Philadelphia's new municipal wifi network kind of sucks, but I'm trying to give it a shot. I'm about 450 feet down the street from a lightpole antenna for the network. There are leafy trees all down the street. When I hang my wireless router out my 2nd floor apartment window (WRT54G with dd-wrt) it can just pick up the signal, but weakly and intermittently. DD-wrt reports signal strength no better than about -72, and it changes constantly. So I'm trying to figure out...
1. What kind of antenna should I use outside the window, or better yet, through the window? My WRT54G stock omni antennas with handmade reflectors barely pick up the signal. I tried using a prefab "Deluxe Cantenna" and it didn't help. I'm thinking that, because I'm trying to get signal around the trees, a directional antenna isn't the solution. From eBay I got really tall, supposed 9dbi replacement antennas for the WRT54G, and put on the reflectors, but that didn't have much effect either. I'm looking for a cost-effective solution - perhaps one of those Hawking corner antennas, to grab a focused swath of signal?
2. An alternative is to go on the 3rd-floor roof rather than through the window. I'm not sure yet if I have roof access, but if I do I'm thinking a directional antenna might help because it'd be above the trees. So then there's the cabling issue. To keep the antenna cabling short, I guess I'd have to put my router on the roof as well (in a sealed plastic box?) and then run an ethernet cable down the outside wall and through a window. That would mean leaving a router on the roof, and a window slightly ajar, through an east coast winter. And providing power to the router! (Argh.) I don't think a USB-wifi-stick antenna will work - I want to run my home network (a couple desktop computers and Vonage) off the line, using an ethernet-fed second router. What's the right way to set it all up?
I am somewhat surprised that a 9db antenna didn't really help as you indicated an signal of -72db. A standard WRT54G antenna is 3db so adding 9db would have given you a signal of -66. Is it possible to run your WRT in wireless B only mode. This improves sensitivity conciderably at the expense of bandwidth. You may get away with running your VoIP over this as I have done the same thing with my 2.1km link and I am running an Asterisk server at the end and I have no audible jitter (ping times <3ms). But remember that your WRT is a layer 3 router and therfore it doesn't transport VoIP well in the first place.
Thanks for your suggestions - I tried using just B and that may have helped a little. I'll keep experimenting. One problem may be that the 9dbi antennas aren't functioning as advertised. Also, the muni wifi signal seems to waver in and out, presumably due to the trees and distance. I'd like to try a more powerful omni or semi-directional antenna, without breaking the bank. Any suggestions for relatively inexpensive antennas in the, say, 12dbi-14dbi range would be much appreciated. Preferably commercially available antennas. Thanks again.

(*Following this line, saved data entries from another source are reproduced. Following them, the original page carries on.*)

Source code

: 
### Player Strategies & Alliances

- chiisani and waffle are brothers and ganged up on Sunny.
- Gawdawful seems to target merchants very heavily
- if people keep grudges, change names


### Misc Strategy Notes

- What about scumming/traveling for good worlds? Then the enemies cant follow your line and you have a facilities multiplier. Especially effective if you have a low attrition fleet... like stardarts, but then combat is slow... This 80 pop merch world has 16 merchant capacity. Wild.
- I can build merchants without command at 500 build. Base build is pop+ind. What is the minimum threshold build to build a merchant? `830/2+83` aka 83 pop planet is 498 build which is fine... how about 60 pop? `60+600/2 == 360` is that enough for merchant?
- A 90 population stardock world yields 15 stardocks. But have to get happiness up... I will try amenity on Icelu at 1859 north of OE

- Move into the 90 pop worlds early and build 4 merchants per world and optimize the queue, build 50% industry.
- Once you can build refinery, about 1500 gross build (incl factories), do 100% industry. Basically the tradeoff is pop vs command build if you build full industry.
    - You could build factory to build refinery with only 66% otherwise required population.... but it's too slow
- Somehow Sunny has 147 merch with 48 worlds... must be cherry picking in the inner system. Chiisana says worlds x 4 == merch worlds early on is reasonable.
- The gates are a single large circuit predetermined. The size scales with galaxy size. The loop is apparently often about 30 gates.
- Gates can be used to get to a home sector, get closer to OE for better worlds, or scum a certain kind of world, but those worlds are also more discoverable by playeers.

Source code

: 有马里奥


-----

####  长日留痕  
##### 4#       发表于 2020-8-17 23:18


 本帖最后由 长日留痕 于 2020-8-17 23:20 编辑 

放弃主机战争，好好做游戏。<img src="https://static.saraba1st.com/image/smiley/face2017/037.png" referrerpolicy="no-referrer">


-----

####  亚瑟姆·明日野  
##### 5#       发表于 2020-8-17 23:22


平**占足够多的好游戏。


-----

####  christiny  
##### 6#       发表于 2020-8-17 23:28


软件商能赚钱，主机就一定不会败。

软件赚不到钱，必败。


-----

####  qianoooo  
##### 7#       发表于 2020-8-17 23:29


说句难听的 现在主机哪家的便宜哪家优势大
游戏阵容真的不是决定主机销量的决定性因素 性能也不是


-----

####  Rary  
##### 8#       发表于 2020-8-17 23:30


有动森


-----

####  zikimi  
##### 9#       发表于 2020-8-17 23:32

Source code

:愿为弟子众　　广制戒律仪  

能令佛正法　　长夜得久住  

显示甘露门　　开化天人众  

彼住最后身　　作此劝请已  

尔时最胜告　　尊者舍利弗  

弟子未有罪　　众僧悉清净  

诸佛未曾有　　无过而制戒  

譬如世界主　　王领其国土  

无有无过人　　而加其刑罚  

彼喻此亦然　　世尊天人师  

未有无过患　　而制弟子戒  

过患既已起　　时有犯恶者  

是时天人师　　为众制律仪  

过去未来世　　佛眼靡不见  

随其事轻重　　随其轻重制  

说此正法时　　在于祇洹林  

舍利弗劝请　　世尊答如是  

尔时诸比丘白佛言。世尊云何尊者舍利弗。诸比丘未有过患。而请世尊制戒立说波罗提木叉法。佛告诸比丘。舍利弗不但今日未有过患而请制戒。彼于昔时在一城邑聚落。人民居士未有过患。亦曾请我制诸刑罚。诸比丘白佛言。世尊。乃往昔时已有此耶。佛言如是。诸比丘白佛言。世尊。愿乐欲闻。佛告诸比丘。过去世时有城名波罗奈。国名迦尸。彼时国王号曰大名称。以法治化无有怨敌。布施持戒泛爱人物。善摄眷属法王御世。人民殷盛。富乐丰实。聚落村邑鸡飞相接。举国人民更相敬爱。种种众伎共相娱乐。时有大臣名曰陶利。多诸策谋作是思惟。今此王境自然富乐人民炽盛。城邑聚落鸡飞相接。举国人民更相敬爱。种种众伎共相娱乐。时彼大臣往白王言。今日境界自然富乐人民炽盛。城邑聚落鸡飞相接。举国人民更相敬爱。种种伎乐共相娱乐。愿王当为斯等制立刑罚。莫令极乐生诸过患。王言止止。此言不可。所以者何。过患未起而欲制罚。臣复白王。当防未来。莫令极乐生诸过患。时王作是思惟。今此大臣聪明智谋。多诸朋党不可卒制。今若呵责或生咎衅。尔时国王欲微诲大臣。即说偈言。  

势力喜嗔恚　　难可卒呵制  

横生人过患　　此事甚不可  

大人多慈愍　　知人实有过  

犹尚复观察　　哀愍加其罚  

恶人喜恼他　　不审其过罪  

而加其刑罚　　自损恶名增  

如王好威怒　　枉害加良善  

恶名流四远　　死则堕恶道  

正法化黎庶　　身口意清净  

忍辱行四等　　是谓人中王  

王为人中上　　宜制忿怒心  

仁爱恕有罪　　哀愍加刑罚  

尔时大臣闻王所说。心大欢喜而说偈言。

Yes defiantly use b, (once more Fred is the man!) you will actually get better throughput with less signal strength, I would probably go with a Yagi directional antenna, (so you can utilize any side reflections) Or a large parabolic and find a hot area in the trees.
Microwaves are absorbed by plants etc. (at 900Mhz you would have no problem).
Best thing to do is get above the trees if you can.